Этот «холодный душ» не умерил пыла Берты. Она продолжала переписку с Нобелем, и под влиянием Берты он окончательно проникся желанием мира. Конечно, он и раньше заявлял о своём стремлении к миру, но со временем, как мы можем это видеть, оно кристаллизовалось и становилось более сознательным; его забота о мировом порядке постепенно приобретала новое качество.
И деятельность политиков теперь не вызывала ничего, кроме раздражения и негодования.
Однажды Нобель открыто объявил себя «социалистом, но только с оговорками». Он и сам был «сплошной оговоркой», что иногда доходило до противоречий. И действительно, социалист, который не выносил демократии и презирал любые выборы, — это более чем странный социалист. Конечно, он верил во «всеобщее просвещение», так как считал, что оно ведёт к преображению человечества. Однако, будучи хозяином многочисленных предприятий, он всячески отстранялся от жизни рабочих, которые, впрочем, его уважали и даже восхищались им, а некоторые из них считали его своего рода сверхъестественным существом, и их вера поддерживалась тем, что они его никогда не видели. Желая, чтобы ему не мешали, он посещал свои заводы по воскресеньям. Тем не менее, на его предприятиях, видимо, не было никаких социальных конфликтов, что, впрочем, не обязательно свидетельствует о том, что на них царила здоровая атмосфера: трения между рабочими и администрацией часто оказываются гарантом его жизнеспособности.
Как вспоминает сотрудник и биограф Нобеля Раньяр Шольман, Альфред принадлежал к тому типу хозяев, которые стремятся сохранять дистанцию между собой и другими: «Он никогда не переступал границы, отделявшей его от рабочих.
Это было полной противоположностью той линии поведения, которую избрал его брат Людвиг, который постоянно беспокоился об условиях жизни рабочих и которого с полным правом можно считать пионером социального прогресса как в среде инженеров, так и в среде низшего персонала».
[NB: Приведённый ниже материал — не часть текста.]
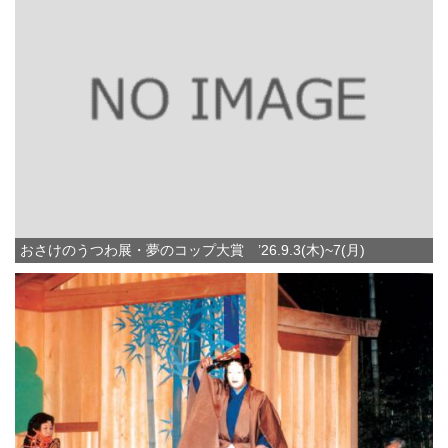
おさけのうつわ展・夢のコップ大賞 ’26.9.3(木)~7(月)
Конечно, Нобель стремился, чтобы на его предприятиях меры безопасности соблюдались и совершенствовались. Если вспомнить о его прежнем пренебрежительном отношении к этой проблеме, так роднившем его с отцом, и том печальном опыте, который он вынес из своей жизни, то становится понятным, почему Нобель пересмотрел свои позиции и отказался от своей беспечности. Нобель уже не был человеком, способным производить нитроглицерин в комнате и тем более в жилом доме, равно как и на барже посреди озера.
В мастерских Нобеля, «воспламенённого любовью к человеческому роду» и мечтавшего о новом, более совершенном мире, тем не менее, работали дети. Это было нормальным явлением для той эпохи. А в оправдание Нобеля можно привести следующие его слова: «Когда-нибудь, когда цивилизация станет цивилизацией в полном смысле этого слова, те, кто ещё не может работать, то есть дети, и те, кто уже не может работать, то есть старики, непременно будут получать от государства пенсию. И это будет справедливо. А реализация этого плана будет делом более лёгким, чем принято считать».
Его слова были пророческими. Но сам он их реальностью сделать не пытался: время для этого ещё не наступило…
Но вернёмся к баллиститу. Нобель предложил Государственному управлению по делам пороха свой новый продукт, полагая, что сможет снабжать им французскую армию. Было ли ему тогда известно, что у французских военных уже было взрывчатое вещество — порох Сарро-Вьеля, или порох В?